What is the equation of the tangent line of #f(x) =sin^2x-sin2x# at # x = pi/4#?

1 Answer

The Tangent Line:

#y=x-(pi+2)/4#

Explanation:

from the given function #f(x)=sin^2 x - sin 2x# and the given value of abscissa #x=pi/4#, find the value of y.

look for the value of #f(pi/4)#

#f(pi/4)=(sin (pi/4))^2 - sin 2(pi/4)=(sin (pi/4))^2 - sin (pi/2)#

it follows;

#f(pi/4)=(1/sqrt(2))^2-1#

and #f(pi/4)=1/2-1#

#f(pi/4)=-1/2#

the required point is at #(pi/4, -1/2)#

The slope m is now required to solve for the tangent line . Find the first derivative of the given function #f(x)# and then evaluate it at #x=pi/4# to obtain the value of m.

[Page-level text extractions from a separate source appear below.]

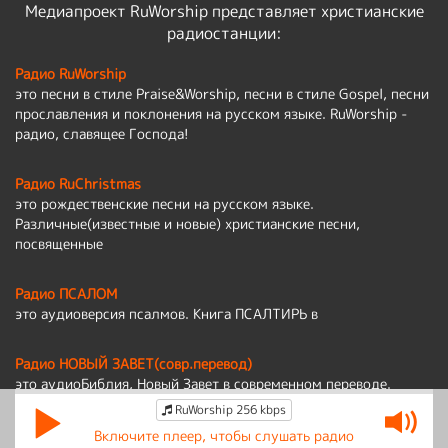
Медиапроект RuWorship представляет христианские
радиостанции:
Радио RuWorship
это песни в стиле Praise&Worship, песни в стиле Gospel, песни
прославления и поклонения на русском языке. RuWorship -
радио, славящее Господа!
Радио RuChristmas
это рождественские песни на русском языке.
Различные(известные и новые) христианские песни,
посвященные
Радио ПСАЛОМ
это аудиоверсия псалмов. Книга ПСАЛТИРЬ в
Радио НОВЫЙ ЗАВЕТ(совр.перевод)
это аудиоБиблия, Новый Завет в современном переводе.
RuWorship 256 kbps
Политика обработки персональных данных
Включите плеер, чтобы слушать радио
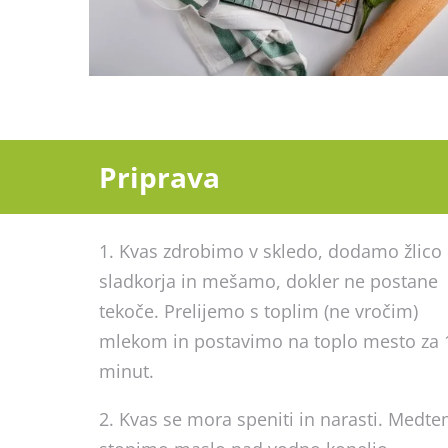
Priprava
1. Kvas zdrobimo v skledo, dodamo žlico
sladkorja in mešamo, dokler ne postane
tekoče. Prelijemo s toplim (ne vročim)
mlekom in postavimo na toplo mesto za 
minut.
2. Kvas se mora speniti in narasti. Medt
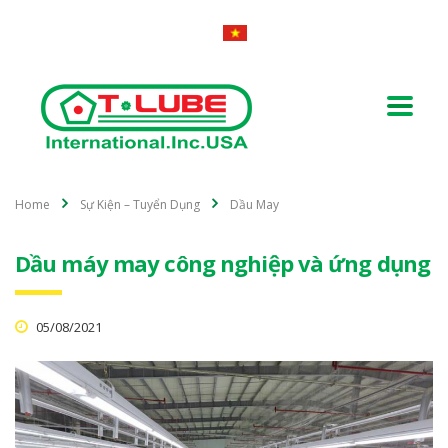
Home
Sự Kiện – Tuyển Dụng
Dầu May
Dầu máy may công nghiệp và ứng dụng
05/08/2021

The first derivative of #f(x)#:

#f(x)=sin^2 x-sin 2x#

#f '(x)=2*sin x*cos x*d/dx(x) - cos 2x*d/dx(2x)#

#f '(x)=2*sin x*cos x - cos 2x*2#

#f' (x)=sin 2x-2*cos 2x#

compute slope #m# at #x=pi/4#

#m=f' (pi/4)=sin 2(pi/4)-2*cos 2(pi/4)#

#m=f' (pi/4)=sin (pi/2) - 2* cos (pi/2)#

#m=f' (pi/4) = 1-2(0)#

#m= 1#

Solve for the tangent liine using the POINT-SLOPE form:

#y-y_1=m*(x-x_1)#

#y-(-1/2)=1*(x-pi/4)#

#y+1/2=x-pi/4#

#y=x-pi/4-1/2#

#y=x-pi/4-2/4#

#y=x-(pi+2)/4# The required Tangent Line.